◆ PROBLEM DETAILS ◆
Copy out the listing word for word, starting at the line that contains "Reading of the energy" and going down through the line that contains "Entered: 9 mL". Leave the pictures out of your copy.

DATASET section start

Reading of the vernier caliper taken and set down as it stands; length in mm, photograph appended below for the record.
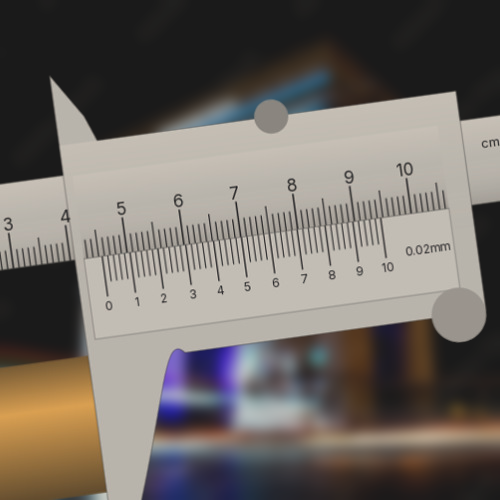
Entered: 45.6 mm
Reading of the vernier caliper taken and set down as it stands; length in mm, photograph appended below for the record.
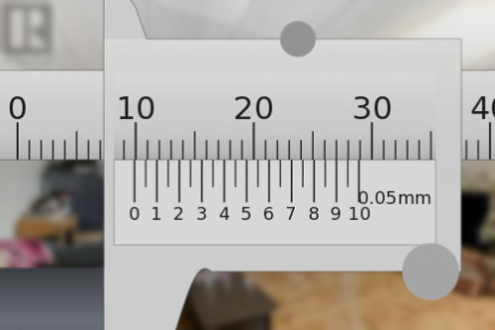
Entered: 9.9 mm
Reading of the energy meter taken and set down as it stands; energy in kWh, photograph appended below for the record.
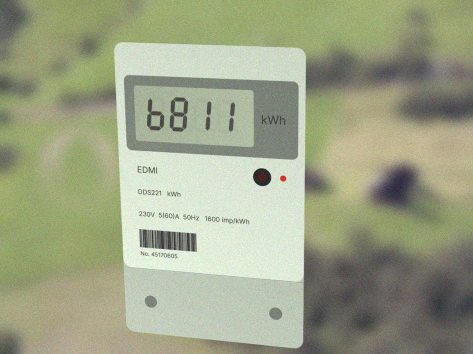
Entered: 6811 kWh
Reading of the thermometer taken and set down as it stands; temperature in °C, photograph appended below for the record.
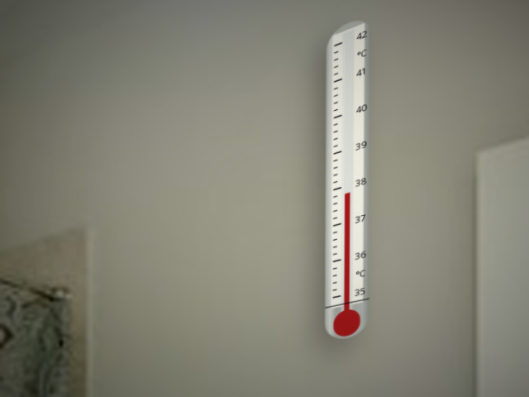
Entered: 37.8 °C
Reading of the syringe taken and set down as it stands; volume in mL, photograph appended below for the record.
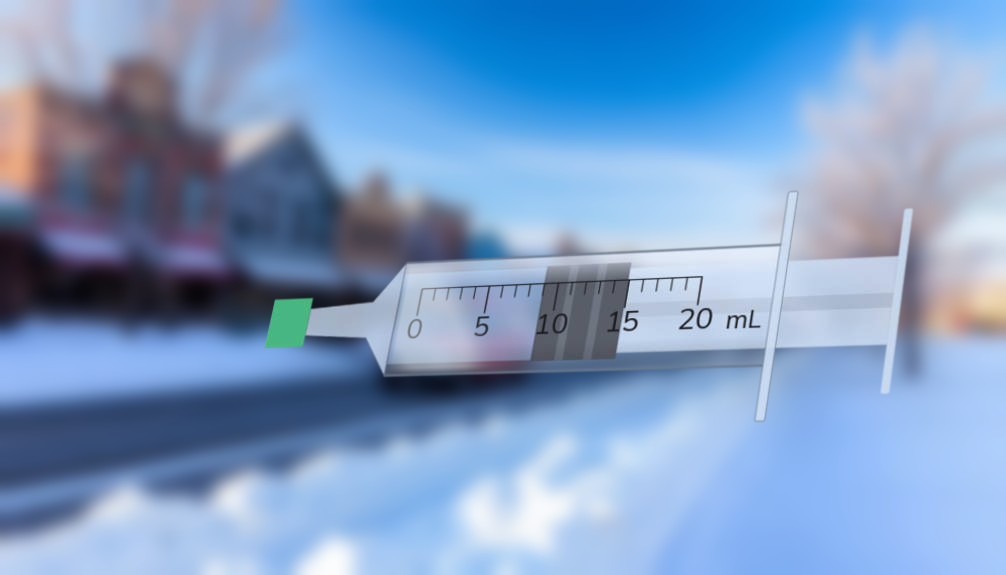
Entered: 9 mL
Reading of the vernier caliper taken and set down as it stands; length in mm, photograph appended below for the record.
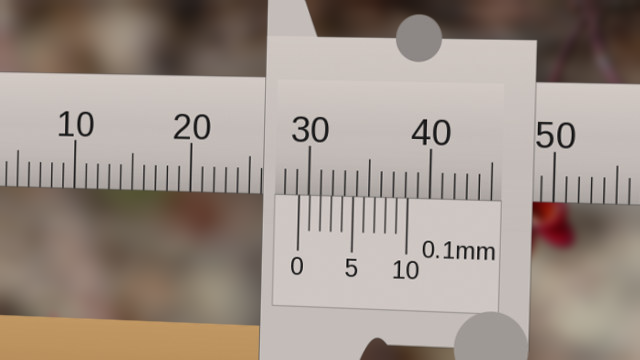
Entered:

DATASET section end
DATASET section start

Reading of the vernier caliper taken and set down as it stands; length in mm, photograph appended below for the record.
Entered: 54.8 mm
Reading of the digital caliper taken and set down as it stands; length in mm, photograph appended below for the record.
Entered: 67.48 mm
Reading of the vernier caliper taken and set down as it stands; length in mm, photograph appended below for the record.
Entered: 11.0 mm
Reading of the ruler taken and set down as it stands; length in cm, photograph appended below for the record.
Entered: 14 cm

DATASET section end

◆ TASK OUTPUT ◆
Reading of the energy meter taken and set down as it stands; energy in kWh, photograph appended below for the record.
Entered: 6811 kWh
Reading of the thermometer taken and set down as it stands; temperature in °C, photograph appended below for the record.
Entered: 37.8 °C
Reading of the syringe taken and set down as it stands; volume in mL, photograph appended below for the record.
Entered: 9 mL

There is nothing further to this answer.